SPOILER WARNING: The following article contains minor spoilers for Batman v Superman: Dawn of Justice. If you haven’t seen the film yet, and don’t wish for any of the elements to be ruined, please click away to another one of our wonderful articles.

There are many differences between Christian Bale and Ben Affleck’s versions of Batman – from their personal histories to their costumes – but perhaps the most significant change is the fact that the Batman v Superman: Dawn of Justice version of the Caped Crusader seemingly has no problem taking lives. Over the course of the Zack Snyder film, the costumed vigilante is seen both running criminals over with his car and shooting them with various weapons. Not only is this a big change from Christopher Nolan’s movies, but also years and years of DC Comics – so why was the change made? According to producer Charles Roven, it’s a result of Bruce Wayne having been Batman for just a bit too long.



I had the wonderful opportunity to sit down one-on-one with Roven at the junket for Batman v Superman: Dawn of Justice earlier this month, and while we touched on many subjects in our conversation, one particular element I was curious about the decision to have Ben Affleck’s version of the Dark Knight willingly take lives. The filmmaker explained that Batman’s willingness to take lives is a result of the amount of pain, loss and exhaustion he’s experienced during his time protecting the streets of Gotham. Said Roven,
I think that it just came about that this particular Batman, he’s been jaded by the process. There’s a really amazing line in the movie, ‘20 years in Gotham, how many good guys are left? How many stayed that way?’ And let’s face it, he’s a very damaged guy... We see Robin is not around. The character has evolved, and he’s definitely a more brutal guy, and we wanted him to be right on that edge, right on that razor. And he has to be on the razor’s edge, or why would he get Superman’s attention?

This explanation does leave the door open for the idea that Batman in his younger years actually didn’t kill his enemies. It’s entirely possible that it wasn’t until The Joker killed Robin (who may or may not be Jason Todd) that Bruce Wayne totally snapped and decided that he was better off putting his enemies in the ground instead of Blackgate Penitentiary/Arkham Asylum.

Charles Roven went on to explain that Batman killing people will present a challenge to the audience in terms of whether or not we should actually like him – though he believes that’s part of what makes him such an interesting protagonist.
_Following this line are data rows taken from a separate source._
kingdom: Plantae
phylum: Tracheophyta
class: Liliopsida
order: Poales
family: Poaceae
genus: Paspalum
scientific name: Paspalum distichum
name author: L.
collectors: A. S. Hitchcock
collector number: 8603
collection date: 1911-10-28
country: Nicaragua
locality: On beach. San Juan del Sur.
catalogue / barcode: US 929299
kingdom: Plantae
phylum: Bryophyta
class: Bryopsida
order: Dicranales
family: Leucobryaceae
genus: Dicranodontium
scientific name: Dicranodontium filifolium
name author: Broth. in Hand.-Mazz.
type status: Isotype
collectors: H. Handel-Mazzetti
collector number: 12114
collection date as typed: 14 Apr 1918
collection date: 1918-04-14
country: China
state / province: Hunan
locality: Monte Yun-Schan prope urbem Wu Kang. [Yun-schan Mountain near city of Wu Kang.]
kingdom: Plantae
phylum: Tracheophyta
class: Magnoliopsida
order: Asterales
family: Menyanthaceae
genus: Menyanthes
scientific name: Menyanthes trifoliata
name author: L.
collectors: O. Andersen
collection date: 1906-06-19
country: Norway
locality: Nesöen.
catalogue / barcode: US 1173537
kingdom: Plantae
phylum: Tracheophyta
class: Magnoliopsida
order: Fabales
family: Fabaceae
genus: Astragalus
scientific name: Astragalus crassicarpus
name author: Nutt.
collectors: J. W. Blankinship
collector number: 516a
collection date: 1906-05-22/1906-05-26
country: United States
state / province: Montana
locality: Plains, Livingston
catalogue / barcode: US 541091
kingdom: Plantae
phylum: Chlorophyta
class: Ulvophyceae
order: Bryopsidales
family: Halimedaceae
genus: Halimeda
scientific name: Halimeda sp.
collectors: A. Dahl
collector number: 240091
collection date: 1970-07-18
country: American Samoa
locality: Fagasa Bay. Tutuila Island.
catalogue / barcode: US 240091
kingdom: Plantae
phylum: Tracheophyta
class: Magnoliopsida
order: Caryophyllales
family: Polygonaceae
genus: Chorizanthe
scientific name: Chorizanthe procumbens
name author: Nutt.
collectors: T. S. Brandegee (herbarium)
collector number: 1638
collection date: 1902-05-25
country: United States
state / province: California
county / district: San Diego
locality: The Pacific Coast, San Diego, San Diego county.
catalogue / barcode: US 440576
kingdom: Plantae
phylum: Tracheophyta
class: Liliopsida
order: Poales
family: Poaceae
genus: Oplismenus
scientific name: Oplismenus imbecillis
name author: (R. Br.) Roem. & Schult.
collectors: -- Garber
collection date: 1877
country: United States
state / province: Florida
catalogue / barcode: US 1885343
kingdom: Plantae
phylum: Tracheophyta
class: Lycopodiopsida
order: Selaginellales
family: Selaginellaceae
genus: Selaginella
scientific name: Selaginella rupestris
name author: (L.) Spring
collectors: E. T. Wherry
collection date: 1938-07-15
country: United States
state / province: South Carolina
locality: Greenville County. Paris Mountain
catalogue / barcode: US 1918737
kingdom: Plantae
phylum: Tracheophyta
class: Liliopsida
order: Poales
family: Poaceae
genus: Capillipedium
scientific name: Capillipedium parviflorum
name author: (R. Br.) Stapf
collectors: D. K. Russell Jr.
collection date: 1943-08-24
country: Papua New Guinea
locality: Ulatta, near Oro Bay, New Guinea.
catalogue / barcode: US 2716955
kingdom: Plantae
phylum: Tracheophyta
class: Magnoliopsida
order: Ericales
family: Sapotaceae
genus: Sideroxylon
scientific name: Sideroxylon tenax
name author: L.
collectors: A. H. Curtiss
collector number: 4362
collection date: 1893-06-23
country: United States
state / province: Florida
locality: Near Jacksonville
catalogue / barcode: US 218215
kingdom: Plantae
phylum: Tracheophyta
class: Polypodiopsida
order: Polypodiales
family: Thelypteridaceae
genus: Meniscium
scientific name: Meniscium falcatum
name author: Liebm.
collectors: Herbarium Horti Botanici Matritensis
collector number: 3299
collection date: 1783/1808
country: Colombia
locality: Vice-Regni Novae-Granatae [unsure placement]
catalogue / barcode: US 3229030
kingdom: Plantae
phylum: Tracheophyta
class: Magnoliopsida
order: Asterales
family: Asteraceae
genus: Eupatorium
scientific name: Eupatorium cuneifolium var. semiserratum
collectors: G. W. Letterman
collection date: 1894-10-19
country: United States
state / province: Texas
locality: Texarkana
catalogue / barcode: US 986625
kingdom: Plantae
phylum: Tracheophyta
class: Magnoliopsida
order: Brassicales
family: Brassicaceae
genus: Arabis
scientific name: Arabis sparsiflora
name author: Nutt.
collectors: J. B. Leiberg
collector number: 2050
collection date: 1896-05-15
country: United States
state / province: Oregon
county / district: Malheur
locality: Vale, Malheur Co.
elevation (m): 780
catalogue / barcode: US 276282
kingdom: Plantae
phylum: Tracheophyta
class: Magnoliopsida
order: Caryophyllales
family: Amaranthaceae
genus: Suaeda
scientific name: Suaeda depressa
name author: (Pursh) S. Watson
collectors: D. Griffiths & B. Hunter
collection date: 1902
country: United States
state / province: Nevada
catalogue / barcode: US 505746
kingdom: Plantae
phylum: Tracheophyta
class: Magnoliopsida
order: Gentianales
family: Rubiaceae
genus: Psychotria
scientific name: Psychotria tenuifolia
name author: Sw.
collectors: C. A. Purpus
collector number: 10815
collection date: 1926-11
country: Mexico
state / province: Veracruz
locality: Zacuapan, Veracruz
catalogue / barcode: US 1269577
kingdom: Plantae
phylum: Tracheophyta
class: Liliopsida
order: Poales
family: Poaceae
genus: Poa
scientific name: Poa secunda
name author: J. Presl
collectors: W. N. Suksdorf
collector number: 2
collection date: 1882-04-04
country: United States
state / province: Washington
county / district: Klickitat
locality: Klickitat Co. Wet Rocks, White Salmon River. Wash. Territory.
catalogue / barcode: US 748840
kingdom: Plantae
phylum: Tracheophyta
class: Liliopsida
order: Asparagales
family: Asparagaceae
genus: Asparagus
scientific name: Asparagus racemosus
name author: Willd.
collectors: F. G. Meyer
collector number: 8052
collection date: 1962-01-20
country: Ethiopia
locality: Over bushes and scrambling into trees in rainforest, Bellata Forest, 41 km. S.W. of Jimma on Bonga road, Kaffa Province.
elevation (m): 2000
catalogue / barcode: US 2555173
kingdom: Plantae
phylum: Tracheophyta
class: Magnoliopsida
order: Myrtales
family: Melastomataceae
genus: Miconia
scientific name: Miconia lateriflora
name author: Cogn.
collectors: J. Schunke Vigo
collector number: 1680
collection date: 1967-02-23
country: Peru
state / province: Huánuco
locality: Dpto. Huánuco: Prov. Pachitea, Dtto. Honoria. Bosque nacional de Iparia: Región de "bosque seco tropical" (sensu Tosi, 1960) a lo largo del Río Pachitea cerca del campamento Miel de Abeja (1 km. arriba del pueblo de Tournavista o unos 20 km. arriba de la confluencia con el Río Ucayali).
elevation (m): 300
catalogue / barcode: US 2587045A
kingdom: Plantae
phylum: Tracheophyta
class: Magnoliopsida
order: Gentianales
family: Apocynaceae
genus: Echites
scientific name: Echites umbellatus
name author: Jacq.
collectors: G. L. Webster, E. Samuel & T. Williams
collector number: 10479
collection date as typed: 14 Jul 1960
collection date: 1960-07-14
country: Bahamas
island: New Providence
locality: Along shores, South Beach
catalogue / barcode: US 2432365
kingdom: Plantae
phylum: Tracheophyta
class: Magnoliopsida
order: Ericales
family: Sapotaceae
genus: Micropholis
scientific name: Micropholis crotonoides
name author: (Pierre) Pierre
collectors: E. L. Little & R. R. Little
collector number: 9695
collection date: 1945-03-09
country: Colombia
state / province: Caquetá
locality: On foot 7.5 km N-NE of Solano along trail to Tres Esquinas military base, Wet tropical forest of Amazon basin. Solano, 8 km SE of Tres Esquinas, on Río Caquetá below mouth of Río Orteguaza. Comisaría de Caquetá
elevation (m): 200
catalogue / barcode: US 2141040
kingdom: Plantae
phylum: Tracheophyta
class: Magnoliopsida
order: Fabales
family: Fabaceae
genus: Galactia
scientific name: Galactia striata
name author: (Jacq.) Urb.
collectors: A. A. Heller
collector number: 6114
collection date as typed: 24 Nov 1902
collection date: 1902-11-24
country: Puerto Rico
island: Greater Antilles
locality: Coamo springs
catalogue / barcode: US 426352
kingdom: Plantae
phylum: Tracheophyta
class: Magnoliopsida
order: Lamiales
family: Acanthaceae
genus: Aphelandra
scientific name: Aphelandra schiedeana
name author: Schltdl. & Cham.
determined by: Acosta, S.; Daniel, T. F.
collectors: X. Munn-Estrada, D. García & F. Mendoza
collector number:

Said the producer,
So we felt that that was good, and also we felt that he’s a guy that you still would understand, because you admire him, but you also feel bad for him. He’s a compelling character. You want to spend time with him. You may not want him as your best friend.

In the Dark Knight’s 77 years of existence, there is precedent of the character killing his enemies, but it does pose an interesting question for the DC Cinematic Universe going forward: if this version of Batman is willing to terminate his enemies, why is The Joker still alive? Or any members of the Suicide Squad for that matter? It’s a question that we may very well get an answer to later this summer.